WORK TASK
Extract all lines from the data beneath that include the word "Алматы".

RECORDS PROVIDED
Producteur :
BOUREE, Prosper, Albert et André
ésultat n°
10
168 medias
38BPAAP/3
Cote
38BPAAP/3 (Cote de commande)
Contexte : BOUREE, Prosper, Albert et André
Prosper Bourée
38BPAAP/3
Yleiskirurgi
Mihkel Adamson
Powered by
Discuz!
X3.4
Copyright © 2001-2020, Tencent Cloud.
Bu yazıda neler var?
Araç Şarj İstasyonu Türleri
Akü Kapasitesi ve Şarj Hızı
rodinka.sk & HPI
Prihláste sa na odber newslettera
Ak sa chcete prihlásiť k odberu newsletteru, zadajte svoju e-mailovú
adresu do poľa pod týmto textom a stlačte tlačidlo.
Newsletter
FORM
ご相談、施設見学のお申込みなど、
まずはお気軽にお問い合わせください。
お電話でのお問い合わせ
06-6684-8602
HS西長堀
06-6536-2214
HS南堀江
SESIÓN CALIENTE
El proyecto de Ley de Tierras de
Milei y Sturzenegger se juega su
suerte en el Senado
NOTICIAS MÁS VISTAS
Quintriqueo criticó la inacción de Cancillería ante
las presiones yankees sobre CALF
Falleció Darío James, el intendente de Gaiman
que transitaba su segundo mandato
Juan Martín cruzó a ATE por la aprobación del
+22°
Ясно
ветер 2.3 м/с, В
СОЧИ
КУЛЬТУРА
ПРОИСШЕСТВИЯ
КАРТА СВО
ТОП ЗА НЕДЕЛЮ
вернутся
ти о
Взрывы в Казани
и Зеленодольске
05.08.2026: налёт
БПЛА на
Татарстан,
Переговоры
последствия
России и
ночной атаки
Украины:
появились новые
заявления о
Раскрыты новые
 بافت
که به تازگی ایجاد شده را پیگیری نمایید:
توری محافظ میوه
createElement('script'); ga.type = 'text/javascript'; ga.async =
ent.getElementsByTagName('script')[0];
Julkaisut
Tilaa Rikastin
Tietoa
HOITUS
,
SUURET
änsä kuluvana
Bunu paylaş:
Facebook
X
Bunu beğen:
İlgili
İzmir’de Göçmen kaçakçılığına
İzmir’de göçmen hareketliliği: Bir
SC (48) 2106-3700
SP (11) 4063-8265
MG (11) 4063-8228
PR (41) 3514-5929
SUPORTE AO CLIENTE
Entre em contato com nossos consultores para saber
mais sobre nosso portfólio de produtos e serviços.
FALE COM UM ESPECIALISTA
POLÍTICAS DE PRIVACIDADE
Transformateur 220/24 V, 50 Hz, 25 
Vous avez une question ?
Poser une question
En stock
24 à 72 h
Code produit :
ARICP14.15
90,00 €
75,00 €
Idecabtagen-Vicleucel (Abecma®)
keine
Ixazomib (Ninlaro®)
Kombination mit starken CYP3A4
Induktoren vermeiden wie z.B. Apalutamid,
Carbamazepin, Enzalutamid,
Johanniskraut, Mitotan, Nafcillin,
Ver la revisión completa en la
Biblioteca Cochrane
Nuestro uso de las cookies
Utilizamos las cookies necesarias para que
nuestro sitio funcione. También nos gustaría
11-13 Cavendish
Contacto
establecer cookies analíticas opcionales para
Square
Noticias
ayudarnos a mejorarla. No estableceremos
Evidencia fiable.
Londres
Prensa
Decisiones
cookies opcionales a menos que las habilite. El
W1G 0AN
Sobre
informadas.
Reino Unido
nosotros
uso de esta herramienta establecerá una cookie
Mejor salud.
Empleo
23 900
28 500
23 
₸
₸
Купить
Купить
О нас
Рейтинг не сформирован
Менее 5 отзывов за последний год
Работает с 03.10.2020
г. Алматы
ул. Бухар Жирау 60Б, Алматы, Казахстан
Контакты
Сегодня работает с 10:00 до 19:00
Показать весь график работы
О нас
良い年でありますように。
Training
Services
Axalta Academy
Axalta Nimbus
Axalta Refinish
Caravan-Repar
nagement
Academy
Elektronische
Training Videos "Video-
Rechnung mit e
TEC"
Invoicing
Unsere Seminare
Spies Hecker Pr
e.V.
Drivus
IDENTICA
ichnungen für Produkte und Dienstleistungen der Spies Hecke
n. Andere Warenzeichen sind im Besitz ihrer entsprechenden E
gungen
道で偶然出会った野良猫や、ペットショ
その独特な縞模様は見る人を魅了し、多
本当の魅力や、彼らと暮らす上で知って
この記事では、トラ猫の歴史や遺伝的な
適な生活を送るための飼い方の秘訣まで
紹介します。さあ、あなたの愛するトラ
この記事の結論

REPLY TO THE EXERCISE
г. Алматы
ул. Бухар Жирау 60Б, Алматы, Казахстан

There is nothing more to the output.